Вот один из клинков дрогнул, и она бросилась на того, в чьих руках было это оружие; прорвавшись к телу, она вспорола мягкий живот когтями, и враг упал. Но пришлось заплатить за успех. Спина ее в этот миг была обращена к остальным, и они немедленно ринулись на нее: острый металл впился в загривок комариным укусом, удар, нанесенный в бок, метил во внутренности, но она успела увернуться прежде, чем клинок смог достичь цели. Меня ждет смерть. Здесь и сейчас.
И тут произошло чудо. Из переулка вынырнуло что-то темное, большое и ужасное. Обращенный спиной в ту сторону, грабитель только коротко вскрикнул, упал и больше не поднялся. Громадная тень – быстрая и отнюдь не бесплотная – в прыжке вспорола негодяю глотку, а потом метнулась к следующей жертве. У Кейт не было времени наблюдать за исходом этого поединка; она повернулась к последнему бандиту. Он был один, однако при оружии, невредимый и настороженный. Она сунулась справа, потом слева, притворилась, что собирается прыгнуть, целя ему в лицо, и когда враг занес оружие в надежде одним ударом вспороть ей чрево, бросилась ему в ноги. Кейт оказалась проворнее и, пока меч опускался к ее хребту, успела прокусить противнику ногу и отпрыгнуть. Впрочем, он все равно достал ее, и если бы в ударе было больше силы, Кейт полегла бы на этом самом месте. Однако ей повезло: он рубил, уже теряя равновесие. Кейт пошатнулась, мириады белых искр рассыпались перед глазами, боль ослепила ее.

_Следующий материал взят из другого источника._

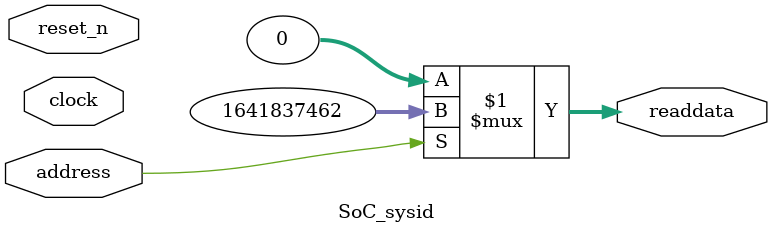
<source format=v>

`timescale 1ns / 1ps
// synthesis translate_on

// turn off superfluous verilog processor warnings 
// altera message_level Level1 
// altera message_off 10034 10035 10036 10037 10230 10240 10030 

module SoC_sysid (
               // inputs:
                address,
                clock,
                reset_n,

               // outputs:
                readdata
             )
;

  output  [ 31: 0] readdata;
  input            address;
  input            clock;
  input            reset_n;

  wire    [ 31: 0] readdata;
  //control_slave, which is an e_avalon_slave
  assign readdata = address ? 1641837462 : 0;

endmodule




</source>
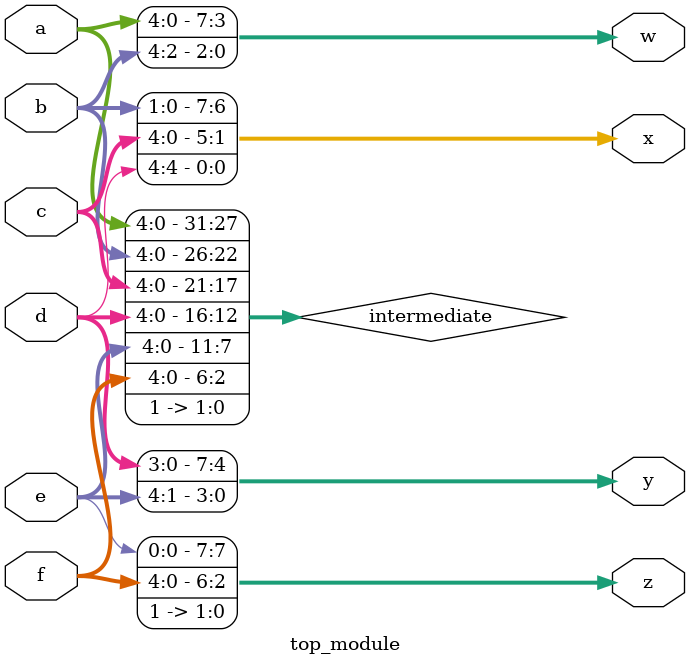
<source format=v>
module top_module (
    input [4:0] a, b, c, d, e, f,
    output [7:0] w, x, y, z );

      // Intermediate 32-bit vector
    wire [31:0] intermediate;

    // Concatenate inputs and add two 1 bits at the end
    assign intermediate = {a, b, c, d, e, f, 2'b11};

    // Split the intermediate vector into four 8-bit output vectors
    assign w = intermediate[31:24];
    assign x = intermediate[23:16];
    assign y = intermediate[15:8];
    assign z = intermediate[7:0];
  
endmodule

</source>
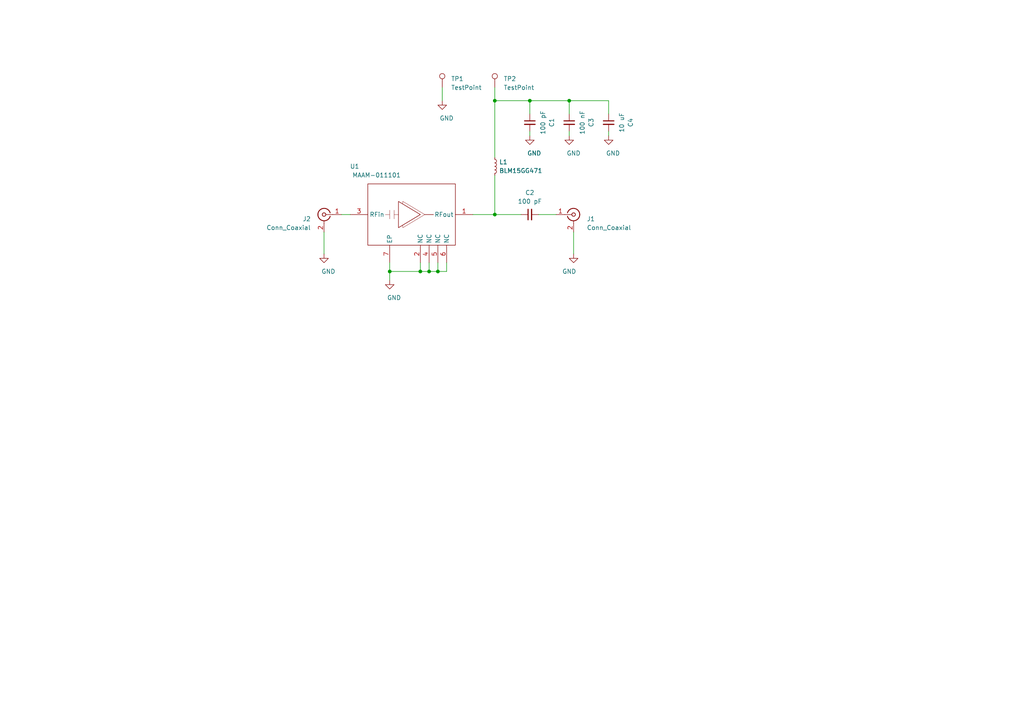
<source format=kicad_sch>
(kicad_sch (version 20201015) (generator eeschema)

  (paper "A4")

  

  (junction (at 113.03 78.74) (diameter 0.9144) (color 0 0 0 0))
  (junction (at 121.92 78.74) (diameter 0.9144) (color 0 0 0 0))
  (junction (at 124.46 78.74) (diameter 0.9144) (color 0 0 0 0))
  (junction (at 127 78.74) (diameter 0.9144) (color 0 0 0 0))
  (junction (at 143.51 29.21) (diameter 0.9144) (color 0 0 0 0))
  (junction (at 143.51 62.23) (diameter 0.9144) (color 0 0 0 0))
  (junction (at 153.67 29.21) (diameter 0.9144) (color 0 0 0 0))
  (junction (at 165.1 29.21) (diameter 0.9144) (color 0 0 0 0))

  (wire (pts (xy 93.98 67.31) (xy 93.98 73.66))
    (stroke (width 0) (type solid) (color 0 0 0 0))
  )
  (wire (pts (xy 99.06 62.23) (xy 101.6 62.23))
    (stroke (width 0) (type solid) (color 0 0 0 0))
  )
  (wire (pts (xy 113.03 76.2) (xy 113.03 78.74))
    (stroke (width 0) (type solid) (color 0 0 0 0))
  )
  (wire (pts (xy 113.03 78.74) (xy 113.03 81.28))
    (stroke (width 0) (type solid) (color 0 0 0 0))
  )
  (wire (pts (xy 113.03 78.74) (xy 121.92 78.74))
    (stroke (width 0) (type solid) (color 0 0 0 0))
  )
  (wire (pts (xy 121.92 78.74) (xy 121.92 76.2))
    (stroke (width 0) (type solid) (color 0 0 0 0))
  )
  (wire (pts (xy 121.92 78.74) (xy 124.46 78.74))
    (stroke (width 0) (type solid) (color 0 0 0 0))
  )
  (wire (pts (xy 124.46 78.74) (xy 124.46 76.2))
    (stroke (width 0) (type solid) (color 0 0 0 0))
  )
  (wire (pts (xy 124.46 78.74) (xy 127 78.74))
    (stroke (width 0) (type solid) (color 0 0 0 0))
  )
  (wire (pts (xy 127 78.74) (xy 127 76.2))
    (stroke (width 0) (type solid) (color 0 0 0 0))
  )
  (wire (pts (xy 127 78.74) (xy 129.54 78.74))
    (stroke (width 0) (type solid) (color 0 0 0 0))
  )
  (wire (pts (xy 128.27 25.4) (xy 128.27 29.21))
    (stroke (width 0) (type solid) (color 0 0 0 0))
  )
  (wire (pts (xy 129.54 78.74) (xy 129.54 76.2))
    (stroke (width 0) (type solid) (color 0 0 0 0))
  )
  (wire (pts (xy 137.16 62.23) (xy 143.51 62.23))
    (stroke (width 0) (type solid) (color 0 0 0 0))
  )
  (wire (pts (xy 143.51 25.4) (xy 143.51 29.21))
    (stroke (width 0) (type solid) (color 0 0 0 0))
  )
  (wire (pts (xy 143.51 29.21) (xy 143.51 45.72))
    (stroke (width 0) (type solid) (color 0 0 0 0))
  )
  (wire (pts (xy 143.51 29.21) (xy 153.67 29.21))
    (stroke (width 0) (type solid) (color 0 0 0 0))
  )
  (wire (pts (xy 143.51 50.8) (xy 143.51 62.23))
    (stroke (width 0) (type solid) (color 0 0 0 0))
  )
  (wire (pts (xy 143.51 62.23) (xy 151.13 62.23))
    (stroke (width 0) (type solid) (color 0 0 0 0))
  )
  (wire (pts (xy 153.67 29.21) (xy 153.67 33.02))
    (stroke (width 0) (type solid) (color 0 0 0 0))
  )
  (wire (pts (xy 153.67 29.21) (xy 165.1 29.21))
    (stroke (width 0) (type solid) (color 0 0 0 0))
  )
  (wire (pts (xy 153.67 38.1) (xy 153.67 39.37))
    (stroke (width 0) (type solid) (color 0 0 0 0))
  )
  (wire (pts (xy 156.21 62.23) (xy 161.29 62.23))
    (stroke (width 0) (type solid) (color 0 0 0 0))
  )
  (wire (pts (xy 165.1 29.21) (xy 176.53 29.21))
    (stroke (width 0) (type solid) (color 0 0 0 0))
  )
  (wire (pts (xy 165.1 33.02) (xy 165.1 29.21))
    (stroke (width 0) (type solid) (color 0 0 0 0))
  )
  (wire (pts (xy 165.1 38.1) (xy 165.1 39.37))
    (stroke (width 0) (type solid) (color 0 0 0 0))
  )
  (wire (pts (xy 166.37 67.31) (xy 166.37 73.66))
    (stroke (width 0) (type solid) (color 0 0 0 0))
  )
  (wire (pts (xy 176.53 29.21) (xy 176.53 33.02))
    (stroke (width 0) (type solid) (color 0 0 0 0))
  )
  (wire (pts (xy 176.53 38.1) (xy 176.53 39.37))
    (stroke (width 0) (type solid) (color 0 0 0 0))
  )

  (symbol (lib_id "Device:L_Small") (at 143.51 48.26 0) (unit 1)
    (in_bom yes) (on_board yes)
    (uuid "435a92e6-a67e-4166-99e1-f500672cce7b")
    (property "Reference" "L1" (id 0) (at 144.78 46.99 0)
      (effects (font (size 1.27 1.27)) (justify left))
    )
    (property "Value" "BLM15GG471" (id 1) (at 144.78 49.53 0)
      (effects (font (size 1.27 1.27)) (justify left))
    )
    (property "Footprint" "Inductor_SMD:L_0402_1005Metric" (id 2) (at 143.51 48.26 0)
      (effects (font (size 1.27 1.27)) hide)
    )
    (property "Datasheet" "~" (id 3) (at 143.51 48.26 0)
      (effects (font (size 1.27 1.27)) hide)
    )
  )

  (symbol (lib_id "Connector:TestPoint") (at 128.27 25.4 0) (unit 1)
    (in_bom yes) (on_board yes)
    (uuid "9f103be9-9cbb-4f6a-a258-f9e3f52e2f93")
    (property "Reference" "TP1" (id 0) (at 130.81 22.86 0)
      (effects (font (size 1.27 1.27)) (justify left))
    )
    (property "Value" "TestPoint" (id 1) (at 130.81 25.4 0)
      (effects (font (size 1.27 1.27)) (justify left))
    )
    (property "Footprint" "TestPoint:TestPoint_Keystone_5015_Micro-Minature" (id 2) (at 133.35 25.4 0)
      (effects (font (size 1.27 1.27)) hide)
    )
    (property "Datasheet" "~" (id 3) (at 133.35 25.4 0)
      (effects (font (size 1.27 1.27)) hide)
    )
  )

  (symbol (lib_id "Connector:TestPoint") (at 143.51 25.4 0) (unit 1)
    (in_bom yes) (on_board yes)
    (uuid "8615ba2d-1d8d-4499-9fce-9e337e8dff11")
    (property "Reference" "TP2" (id 0) (at 146.05 22.86 0)
      (effects (font (size 1.27 1.27)) (justify left))
    )
    (property "Value" "TestPoint" (id 1) (at 146.05 25.4 0)
      (effects (font (size 1.27 1.27)) (justify left))
    )
    (property "Footprint" "TestPoint:TestPoint_Keystone_5015_Micro-Minature" (id 2) (at 148.59 25.4 0)
      (effects (font (size 1.27 1.27)) hide)
    )
    (property "Datasheet" "~" (id 3) (at 148.59 25.4 0)
      (effects (font (size 1.27 1.27)) hide)
    )
  )

  (symbol (lib_id "power:GND") (at 93.98 73.66 0) (unit 1)
    (in_bom yes) (on_board yes)
    (uuid "807b070e-60cf-4503-bf76-0c0ebb3a9f82")
    (property "Reference" "#PWR0105" (id 0) (at 93.98 80.01 0)
      (effects (font (size 1.27 1.27)) hide)
    )
    (property "Value" "GND" (id 1) (at 95.25 78.74 0))
    (property "Footprint" "" (id 2) (at 93.98 73.66 0)
      (effects (font (size 1.27 1.27)) hide)
    )
    (property "Datasheet" "" (id 3) (at 93.98 73.66 0)
      (effects (font (size 1.27 1.27)) hide)
    )
  )

  (symbol (lib_id "power:GND") (at 113.03 81.28 0) (unit 1)
    (in_bom yes) (on_board yes)
    (uuid "e853cee2-9307-44e4-8abb-143fc45bca6c")
    (property "Reference" "#PWR02" (id 0) (at 113.03 87.63 0)
      (effects (font (size 1.27 1.27)) hide)
    )
    (property "Value" "GND" (id 1) (at 114.3 86.36 0))
    (property "Footprint" "" (id 2) (at 113.03 81.28 0)
      (effects (font (size 1.27 1.27)) hide)
    )
    (property "Datasheet" "" (id 3) (at 113.03 81.28 0)
      (effects (font (size 1.27 1.27)) hide)
    )
  )

  (symbol (lib_id "power:GND") (at 128.27 29.21 0) (unit 1)
    (in_bom yes) (on_board yes)
    (uuid "6d15948b-8817-402a-b62f-d23cfcdce092")
    (property "Reference" "#PWR0103" (id 0) (at 128.27 35.56 0)
      (effects (font (size 1.27 1.27)) hide)
    )
    (property "Value" "GND" (id 1) (at 129.54 34.29 0))
    (property "Footprint" "" (id 2) (at 128.27 29.21 0)
      (effects (font (size 1.27 1.27)) hide)
    )
    (property "Datasheet" "" (id 3) (at 128.27 29.21 0)
      (effects (font (size 1.27 1.27)) hide)
    )
  )

  (symbol (lib_id "power:GND") (at 153.67 39.37 0) (unit 1)
    (in_bom yes) (on_board yes)
    (uuid "580ab1b7-9f3b-4e21-a9f9-292906c2e021")
    (property "Reference" "#PWR0102" (id 0) (at 153.67 45.72 0)
      (effects (font (size 1.27 1.27)) hide)
    )
    (property "Value" "GND" (id 1) (at 154.94 44.45 0))
    (property "Footprint" "" (id 2) (at 153.67 39.37 0)
      (effects (font (size 1.27 1.27)) hide)
    )
    (property "Datasheet" "" (id 3) (at 153.67 39.37 0)
      (effects (font (size 1.27 1.27)) hide)
    )
  )

  (symbol (lib_id "power:GND") (at 165.1 39.37 0) (unit 1)
    (in_bom yes) (on_board yes)
    (uuid "ba5bd8f4-3a59-4338-9d7a-e72d71860d1d")
    (property "Reference" "#PWR0101" (id 0) (at 165.1 45.72 0)
      (effects (font (size 1.27 1.27)) hide)
    )
    (property "Value" "GND" (id 1) (at 166.37 44.45 0))
    (property "Footprint" "" (id 2) (at 165.1 39.37 0)
      (effects (font (size 1.27 1.27)) hide)
    )
    (property "Datasheet" "" (id 3) (at 165.1 39.37 0)
      (effects (font (size 1.27 1.27)) hide)
    )
  )

  (symbol (lib_id "power:GND") (at 166.37 73.66 0) (mirror y) (unit 1)
    (in_bom yes) (on_board yes)
    (uuid "d39a71a6-6548-40f2-855d-62a712c3a9de")
    (property "Reference" "#PWR0106" (id 0) (at 166.37 80.01 0)
      (effects (font (size 1.27 1.27)) hide)
    )
    (property "Value" "GND" (id 1) (at 165.1 78.74 0))
    (property "Footprint" "" (id 2) (at 166.37 73.66 0)
      (effects (font (size 1.27 1.27)) hide)
    )
    (property "Datasheet" "" (id 3) (at 166.37 73.66 0)
      (effects (font (size 1.27 1.27)) hide)
    )
  )

  (symbol (lib_id "power:GND") (at 176.53 39.37 0) (unit 1)
    (in_bom yes) (on_board yes)
    (uuid "991d7698-0547-4eec-8b4e-4b7fb6d3d5d8")
    (property "Reference" "#PWR0104" (id 0) (at 176.53 45.72 0)
      (effects (font (size 1.27 1.27)) hide)
    )
    (property "Value" "GND" (id 1) (at 177.8 44.45 0))
    (property "Footprint" "" (id 2) (at 176.53 39.37 0)
      (effects (font (size 1.27 1.27)) hide)
    )
    (property "Datasheet" "" (id 3) (at 176.53 39.37 0)
      (effects (font (size 1.27 1.27)) hide)
    )
  )

  (symbol (lib_id "Device:C_Small") (at 153.67 35.56 0) (unit 1)
    (in_bom yes) (on_board yes)
    (uuid "0040d337-0b1b-4d2b-a078-d13bdee79ab3")
    (property "Reference" "C1" (id 0) (at 160.02 35.56 90))
    (property "Value" "100 pF" (id 1) (at 157.48 35.56 90))
    (property "Footprint" "Capacitor_SMD:C_0402_1005Metric" (id 2) (at 153.67 35.56 0)
      (effects (font (size 1.27 1.27)) hide)
    )
    (property "Datasheet" "~" (id 3) (at 153.67 35.56 0)
      (effects (font (size 1.27 1.27)) hide)
    )
  )

  (symbol (lib_id "Device:C_Small") (at 153.67 62.23 90) (unit 1)
    (in_bom yes) (on_board yes)
    (uuid "88441eaa-1a1e-4232-84e5-4fdde5e7f8b2")
    (property "Reference" "C2" (id 0) (at 153.67 55.88 90))
    (property "Value" "100 pF" (id 1) (at 153.67 58.42 90))
    (property "Footprint" "Capacitor_SMD:C_0201_0603Metric" (id 2) (at 153.67 62.23 0)
      (effects (font (size 1.27 1.27)) hide)
    )
    (property "Datasheet" "~" (id 3) (at 153.67 62.23 0)
      (effects (font (size 1.27 1.27)) hide)
    )
  )

  (symbol (lib_id "Device:C_Small") (at 165.1 35.56 0) (unit 1)
    (in_bom yes) (on_board yes)
    (uuid "33cbe72f-f897-4a64-b8c6-36964aa24968")
    (property "Reference" "C3" (id 0) (at 171.45 35.56 90))
    (property "Value" "100 nF" (id 1) (at 168.91 35.56 90))
    (property "Footprint" "Capacitor_SMD:C_0402_1005Metric" (id 2) (at 165.1 35.56 0)
      (effects (font (size 1.27 1.27)) hide)
    )
    (property "Datasheet" "~" (id 3) (at 165.1 35.56 0)
      (effects (font (size 1.27 1.27)) hide)
    )
  )

  (symbol (lib_id "Device:C_Small") (at 176.53 35.56 0) (unit 1)
    (in_bom yes) (on_board yes)
    (uuid "590e80d1-1a75-4a37-97ea-e86bd8545497")
    (property "Reference" "C4" (id 0) (at 182.88 35.56 90))
    (property "Value" "10 uF" (id 1) (at 180.34 35.56 90))
    (property "Footprint" "Capacitor_SMD:C_0603_1608Metric" (id 2) (at 176.53 35.56 0)
      (effects (font (size 1.27 1.27)) hide)
    )
    (property "Datasheet" "~" (id 3) (at 176.53 35.56 0)
      (effects (font (size 1.27 1.27)) hide)
    )
  )

  (symbol (lib_id "Connector:Conn_Coaxial") (at 93.98 62.23 0) (mirror y) (unit 1)
    (in_bom yes) (on_board yes)
    (uuid "caf6251a-3f3d-4700-a486-91d3f734f67b")
    (property "Reference" "J2" (id 0) (at 90.17 63.5 0)
      (effects (font (size 1.27 1.27)) (justify left))
    )
    (property "Value" "Conn_Coaxial" (id 1) (at 90.17 66.04 0)
      (effects (font (size 1.27 1.27)) (justify left))
    )
    (property "Footprint" "jtk_rf_footprints:sw_edge_oshpark_4layer" (id 2) (at 93.98 62.23 0)
      (effects (font (size 1.27 1.27)) hide)
    )
    (property "Datasheet" " ~" (id 3) (at 93.98 62.23 0)
      (effects (font (size 1.27 1.27)) hide)
    )
  )

  (symbol (lib_id "Connector:Conn_Coaxial") (at 166.37 62.23 0) (unit 1)
    (in_bom yes) (on_board yes)
    (uuid "3b88f4f0-b2c4-41e1-ba6f-03e887708336")
    (property "Reference" "J1" (id 0) (at 170.18 63.5 0)
      (effects (font (size 1.27 1.27)) (justify left))
    )
    (property "Value" "Conn_Coaxial" (id 1) (at 170.18 66.04 0)
      (effects (font (size 1.27 1.27)) (justify left))
    )
    (property "Footprint" "jtk_rf_footprints:sw_edge_oshpark_4layer" (id 2) (at 166.37 62.23 0)
      (effects (font (size 1.27 1.27)) hide)
    )
    (property "Datasheet" " ~" (id 3) (at 166.37 62.23 0)
      (effects (font (size 1.27 1.27)) hide)
    )
  )

  (symbol (lib_id "jtk_rf:MAAM-011101") (at 118.11 62.23 0) (unit 1)
    (in_bom yes) (on_board yes)
    (uuid "6259a20d-bee5-4bd3-a7aa-50cefd00e490")
    (property "Reference" "U1" (id 0) (at 102.87 48.26 0))
    (property "Value" "MAAM-011101" (id 1) (at 109.22 50.8 0))
    (property "Footprint" "jtk_rf_footprints:TDFN6" (id 2) (at 106.68 34.29 0)
      (effects (font (size 1.27 1.27)) hide)
    )
    (property "Datasheet" "https://cdn.macom.com/datasheets/maam-011101.pdf" (id 3) (at 106.68 34.29 0)
      (effects (font (size 1.27 1.27)) hide)
    )
    (property "mpn" "MAAM-011101-TR1000" (id 4) (at 129.54 45.72 0)
      (effects (font (size 1.27 1.27)) hide)
    )
    (property "digikey#" "1465-1283-1-ND" (id 5) (at 127 48.26 0)
      (effects (font (size 1.27 1.27)) hide)
    )
    (property "mfg" "Macom" (id 6) (at 121.92 43.18 0)
      (effects (font (size 1.27 1.27)) hide)
    )
  )

  (sheet_instances
    (path "/" (page "1"))
  )

  (symbol_instances
    (path "/e853cee2-9307-44e4-8abb-143fc45bca6c"
      (reference "#PWR02") (unit 1) (value "GND") (footprint "")
    )
    (path "/ba5bd8f4-3a59-4338-9d7a-e72d71860d1d"
      (reference "#PWR0101") (unit 1) (value "GND") (footprint "")
    )
    (path "/580ab1b7-9f3b-4e21-a9f9-292906c2e021"
      (reference "#PWR0102") (unit 1) (value "GND") (footprint "")
    )
    (path "/6d15948b-8817-402a-b62f-d23cfcdce092"
      (reference "#PWR0103") (unit 1) (value "GND") (footprint "")
    )
    (path "/991d7698-0547-4eec-8b4e-4b7fb6d3d5d8"
      (reference "#PWR0104") (unit 1) (value "GND") (footprint "")
    )
    (path "/807b070e-60cf-4503-bf76-0c0ebb3a9f82"
      (reference "#PWR0105") (unit 1) (value "GND") (footprint "")
    )
    (path "/d39a71a6-6548-40f2-855d-62a712c3a9de"
      (reference "#PWR0106") (unit 1) (value "GND") (footprint "")
    )
    (path "/0040d337-0b1b-4d2b-a078-d13bdee79ab3"
      (reference "C1") (unit 1) (value "100 pF") (footprint "Capacitor_SMD:C_0402_1005Metric")
    )
    (path "/88441eaa-1a1e-4232-84e5-4fdde5e7f8b2"
      (reference "C2") (unit 1) (value "100 pF") (footprint "Capacitor_SMD:C_0201_0603Metric")
    )
    (path "/33cbe72f-f897-4a64-b8c6-36964aa24968"
      (reference "C3") (unit 1) (value "100 nF") (footprint "Capacitor_SMD:C_0402_1005Metric")
    )
    (path "/590e80d1-1a75-4a37-97ea-e86bd8545497"
      (reference "C4") (unit 1) (value "10 uF") (footprint "Capacitor_SMD:C_0603_1608Metric")
    )
    (path "/3b88f4f0-b2c4-41e1-ba6f-03e887708336"
      (reference "J1") (unit 1) (value "Conn_Coaxial") (footprint "jtk_rf_footprints:sw_edge_oshpark_4layer")
    )
    (path "/caf6251a-3f3d-4700-a486-91d3f734f67b"
      (reference "J2") (unit 1) (value "Conn_Coaxial") (footprint "jtk_rf_footprints:sw_edge_oshpark_4layer")
    )
    (path "/435a92e6-a67e-4166-99e1-f500672cce7b"
      (reference "L1") (unit 1) (value "BLM15GG471") (footprint "Inductor_SMD:L_0402_1005Metric")
    )
    (path "/9f103be9-9cbb-4f6a-a258-f9e3f52e2f93"
      (reference "TP1") (unit 1) (value "TestPoint") (footprint "TestPoint:TestPoint_Keystone_5015_Micro-Minature")
    )
    (path "/8615ba2d-1d8d-4499-9fce-9e337e8dff11"
      (reference "TP2") (unit 1) (value "TestPoint") (footprint "TestPoint:TestPoint_Keystone_5015_Micro-Minature")
    )
    (path "/6259a20d-bee5-4bd3-a7aa-50cefd00e490"
      (reference "U1") (unit 1) (value "MAAM-011101") (footprint "jtk_rf_footprints:TDFN6")
    )
  )
)

</source>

Не в силах перевести дух, израненная, покрытая кровью, она ждала нового удара. Но незнакомец...
...Карней – тот, кого я почуяла в Доме Доктиираков; тот, что увязался за мной.
...Незнакомец набросился сзади на последнего из преступной четверки и впился в мякоть его ноги. Раненый с криком рухнул. Конец последовал незамедлительно.
Кейт ощущала, как метаболизм Карнеи жаром своим затягивает ее раны. От неглубоких не останется и следа уже к утру; те, что поглубже, зажить не успеют, однако и они исчезнут через день-другой. Благословенная половина ее проклятия. Она – чудовище, но чудовище это очень трудно убить.
– Пойдем, – сказал незнакомый Карней. – Стража слышала вопли.
Голос потрясал ее до самых костей, проникал в нутро, обладая какой-то гипнотической властью. Раздраженная, чувственная, полная страсти и вопросов, она отвернулась. Он не имел права так обращаться с нею; обрызганный кровью, он стоял неподвижно и ничего не предлагал; он лишь предостерегал ее от опасности, и тем не менее голос его пьянил, лишал ее воли... как благовонная каберра или тот запах, который она учуяла в Доме Доктиираков. Он был попросту несносен, и она перевела взгляд на женщину, жавшуюся к стене тупика.